··· DATA LISTING ···

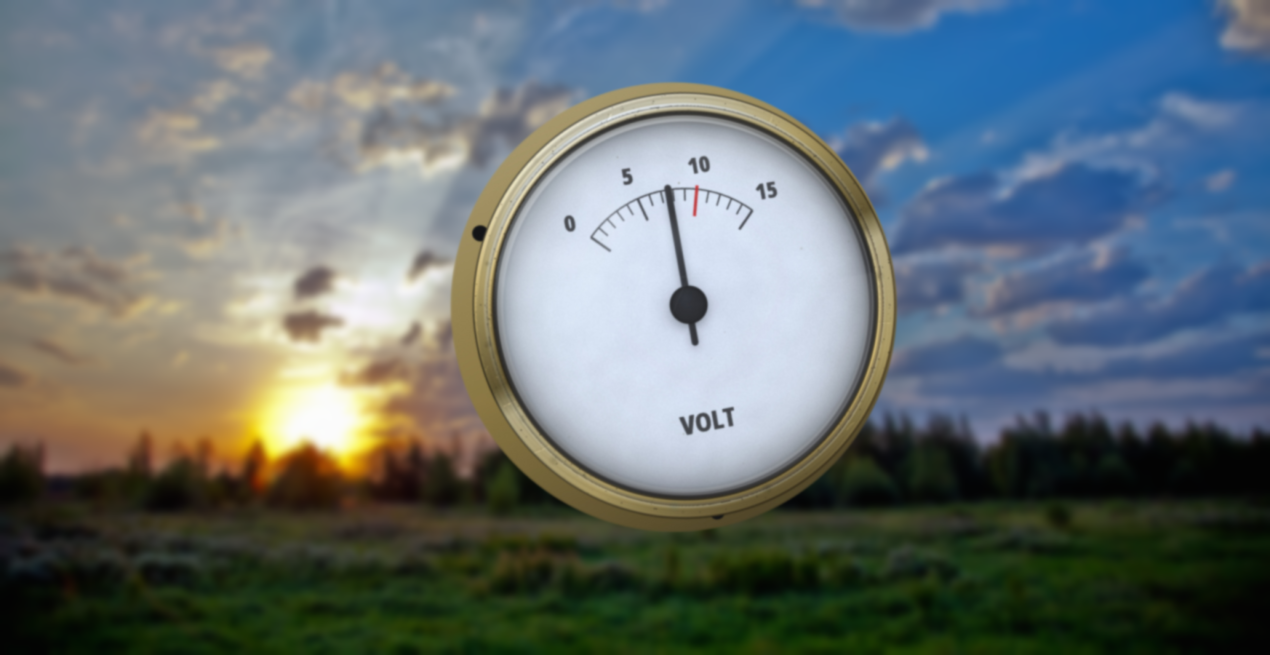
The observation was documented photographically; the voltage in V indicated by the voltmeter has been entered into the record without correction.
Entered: 7.5 V
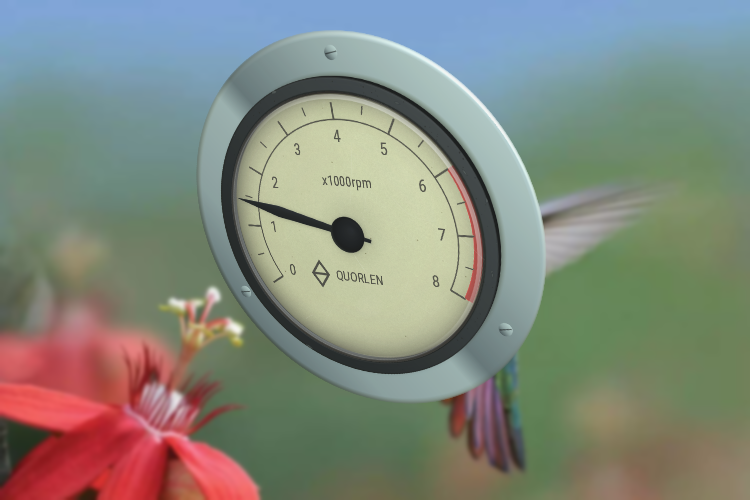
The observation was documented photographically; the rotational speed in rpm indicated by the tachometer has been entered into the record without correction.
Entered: 1500 rpm
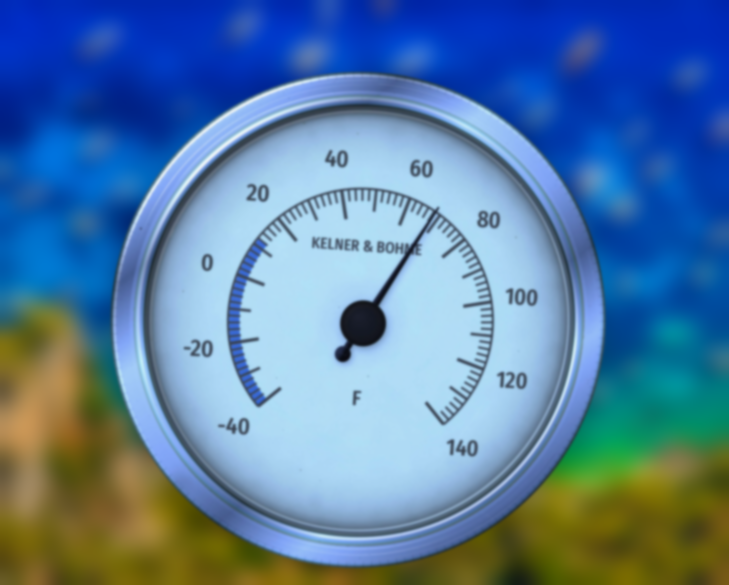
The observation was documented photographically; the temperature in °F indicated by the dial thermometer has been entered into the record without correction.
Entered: 68 °F
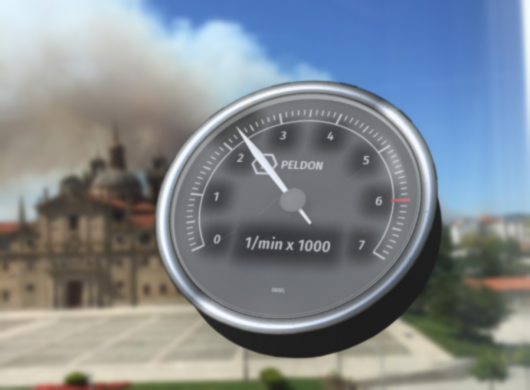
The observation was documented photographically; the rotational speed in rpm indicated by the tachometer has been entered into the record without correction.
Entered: 2300 rpm
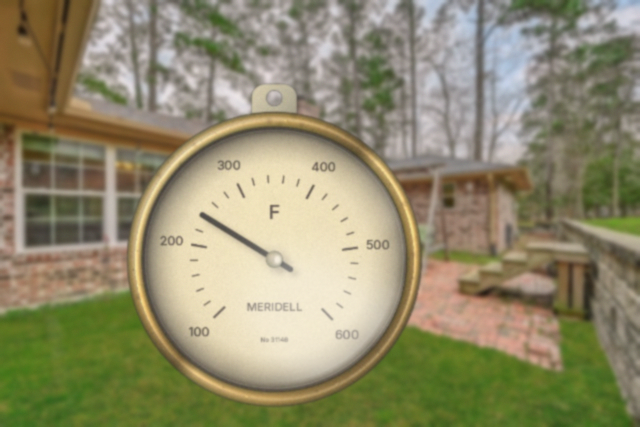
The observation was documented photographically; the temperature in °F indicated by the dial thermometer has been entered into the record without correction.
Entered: 240 °F
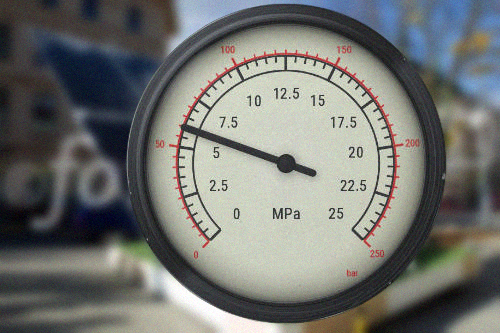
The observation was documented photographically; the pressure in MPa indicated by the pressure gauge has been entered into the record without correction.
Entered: 6 MPa
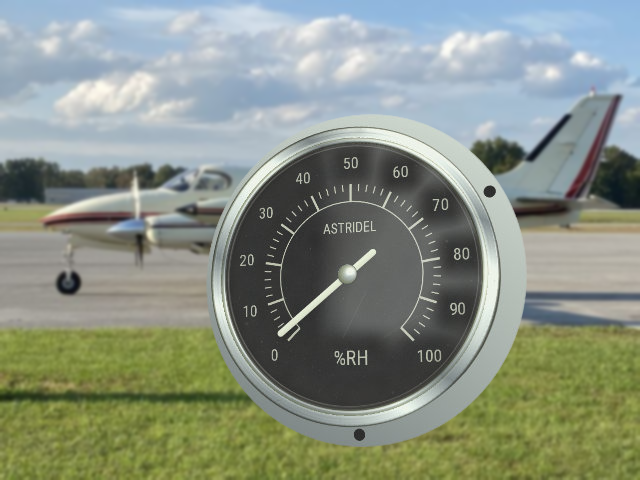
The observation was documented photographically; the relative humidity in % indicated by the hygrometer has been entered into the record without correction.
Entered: 2 %
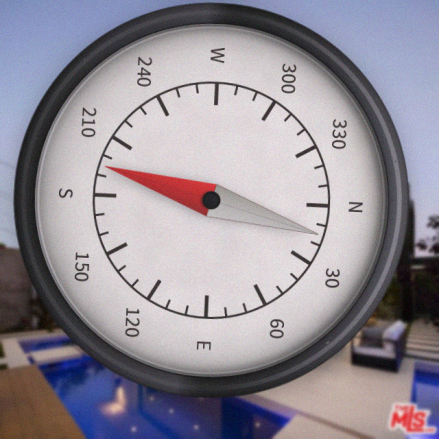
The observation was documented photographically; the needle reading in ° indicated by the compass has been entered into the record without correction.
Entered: 195 °
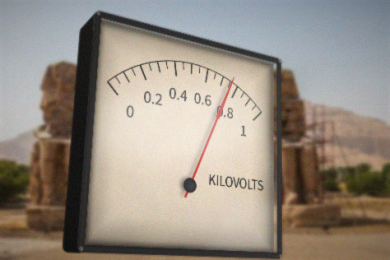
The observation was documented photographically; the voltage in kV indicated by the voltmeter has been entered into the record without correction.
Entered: 0.75 kV
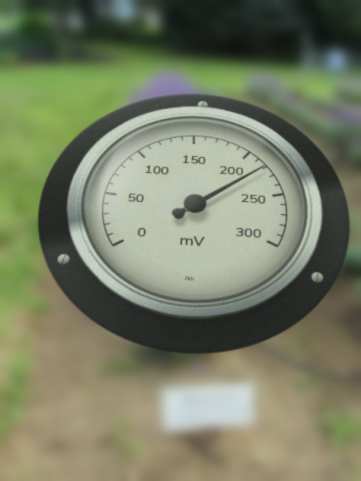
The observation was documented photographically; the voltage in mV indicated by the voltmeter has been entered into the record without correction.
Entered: 220 mV
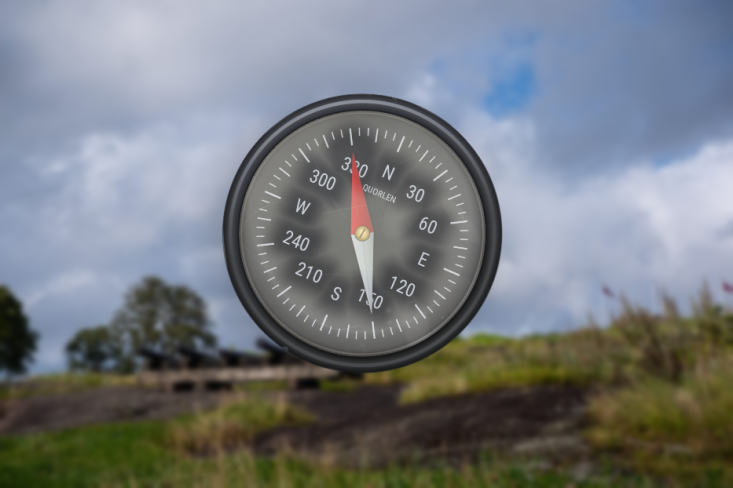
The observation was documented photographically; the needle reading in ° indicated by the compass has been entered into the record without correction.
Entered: 330 °
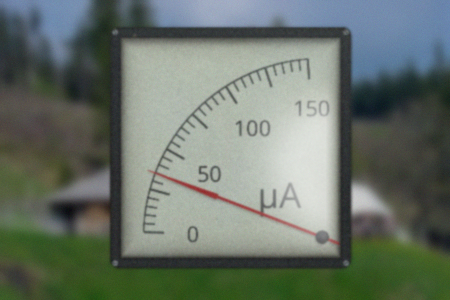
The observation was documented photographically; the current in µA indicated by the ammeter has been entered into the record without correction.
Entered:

···

YOUR ASSIGNMENT: Copy the listing from the line containing "The observation was documented photographically; the relative" through the last line of the listing, both ends included. Omit the pictures.

TASK RESPONSE:
The observation was documented photographically; the relative humidity in % indicated by the hygrometer has been entered into the record without correction.
Entered: 2 %
The observation was documented photographically; the needle reading in ° indicated by the compass has been entered into the record without correction.
Entered: 195 °
The observation was documented photographically; the voltage in kV indicated by the voltmeter has been entered into the record without correction.
Entered: 0.75 kV
The observation was documented photographically; the voltage in mV indicated by the voltmeter has been entered into the record without correction.
Entered: 220 mV
The observation was documented photographically; the needle reading in ° indicated by the compass has been entered into the record without correction.
Entered: 330 °
The observation was documented photographically; the current in µA indicated by the ammeter has been entered into the record without correction.
Entered:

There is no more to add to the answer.